### Problem statement
Place the text read from the items below into a JSON list of strings, one string per line and no blank lines, covering every item. Leave the pictures out of the answer.

### Given records
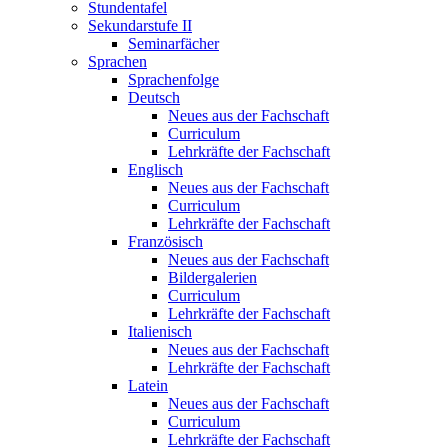
Stundentafel
Sekundarstufe II
Seminarfächer
Sprachen
Sprachenfolge
Deutsch
Neues aus der Fachschaft
Curriculum
Lehrkräfte der Fachschaft
Englisch
Neues aus der Fachschaft
Curriculum
Lehrkräfte der Fachschaft
Französisch
Neues aus der Fachschaft
Bildergalerien
Curriculum
Lehrkräfte der Fachschaft
Italienisch
Neues aus der Fachschaft
Lehrkräfte der Fachschaft
Latein
Neues aus der Fachschaft
Curriculum
Lehrkräfte der Fachschaft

### Task result
[
  "Stundentafel",
  "Sekundarstufe II",
  "Seminarfächer",
  "Sprachen",
  "Sprachenfolge",
  "Deutsch",
  "Neues aus der Fachschaft",
  "Curriculum",
  "Lehrkräfte der Fachschaft",
  "Englisch",
  "Neues aus der Fachschaft",
  "Curriculum",
  "Lehrkräfte der Fachschaft",
  "Französisch",
  "Neues aus der Fachschaft",
  "Bildergalerien",
  "Curriculum",
  "Lehrkräfte der Fachschaft",
  "Italienisch",
  "Neues aus der Fachschaft",
  "Lehrkräfte der Fachschaft",
  "Latein",
  "Neues aus der Fachschaft",
  "Curriculum",
  "Lehrkräfte der Fachschaft"
]